§ **REQUIREMENT**: Put the listing below into a numbered list, omitting any blank lines.

§ **PROVIDED RECORDS**:
▬▬▬▬▬▬▬▬▬▬
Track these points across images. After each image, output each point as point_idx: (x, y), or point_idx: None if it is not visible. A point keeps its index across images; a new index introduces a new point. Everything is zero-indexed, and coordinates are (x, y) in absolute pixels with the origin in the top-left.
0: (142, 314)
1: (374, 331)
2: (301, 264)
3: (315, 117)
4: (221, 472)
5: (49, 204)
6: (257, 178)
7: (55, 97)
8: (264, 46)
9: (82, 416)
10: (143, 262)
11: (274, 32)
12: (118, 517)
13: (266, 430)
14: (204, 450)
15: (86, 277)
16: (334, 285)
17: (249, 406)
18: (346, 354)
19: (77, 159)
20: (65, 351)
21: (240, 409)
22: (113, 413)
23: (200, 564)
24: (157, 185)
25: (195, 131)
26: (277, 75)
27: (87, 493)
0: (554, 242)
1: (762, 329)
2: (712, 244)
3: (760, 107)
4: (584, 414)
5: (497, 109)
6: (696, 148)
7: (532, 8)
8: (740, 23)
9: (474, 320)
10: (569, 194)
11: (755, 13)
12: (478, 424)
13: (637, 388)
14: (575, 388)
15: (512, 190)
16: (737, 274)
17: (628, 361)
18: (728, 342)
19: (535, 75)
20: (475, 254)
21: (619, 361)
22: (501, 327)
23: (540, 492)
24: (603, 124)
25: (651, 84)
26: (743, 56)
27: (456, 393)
▬▬▬▬▬▬▬▬▬▬
§ **THE RESPONSE**:
1. Track these points across images. After each image, output each point as point_idx: (x, y), or point_idx: None if it is not visible. A point keeps its index across images; a new index introduces a new point. Everything is zero-indexed, and coordinates are (x, y) in absolute pixels with the origin in the top-left.
2. 0: (142, 314)
3. 1: (374, 331)
4. 2: (301, 264)
5. 3: (315, 117)
6. 4: (221, 472)
7. 5: (49, 204)
8. 6: (257, 178)
9. 7: (55, 97)
10. 8: (264, 46)
11. 9: (82, 416)
12. 10: (143, 262)
13. 11: (274, 32)
14. 12: (118, 517)
15. 13: (266, 430)
16. 14: (204, 450)
17. 15: (86, 277)
18. 16: (334, 285)
19. 17: (249, 406)
20. 18: (346, 354)
21. 19: (77, 159)
22. 20: (65, 351)
23. 21: (240, 409)
24. 22: (113, 413)
25. 23: (200, 564)
26. 24: (157, 185)
27. 25: (195, 131)
28. 26: (277, 75)
29. 27: (87, 493)
30. 0: (554, 242)
31. 1: (762, 329)
32. 2: (712, 244)
33. 3: (760, 107)
34. 4: (584, 414)
35. 5: (497, 109)
36. 6: (696, 148)
37. 7: (532, 8)
38. 8: (740, 23)
39. 9: (474, 320)
40. 10: (569, 194)
41. 11: (755, 13)
42. 12: (478, 424)
43. 13: (637, 388)
44. 14: (575, 388)
45. 15: (512, 190)
46. 16: (737, 274)
47. 17: (628, 361)
48. 18: (728, 342)
49. 19: (535, 75)
50. 20: (475, 254)
51. 21: (619, 361)
52. 22: (501, 327)
53. 23: (540, 492)
54. 24: (603, 124)
55. 25: (651, 84)
56. 26: (743, 56)
57. 27: (456, 393)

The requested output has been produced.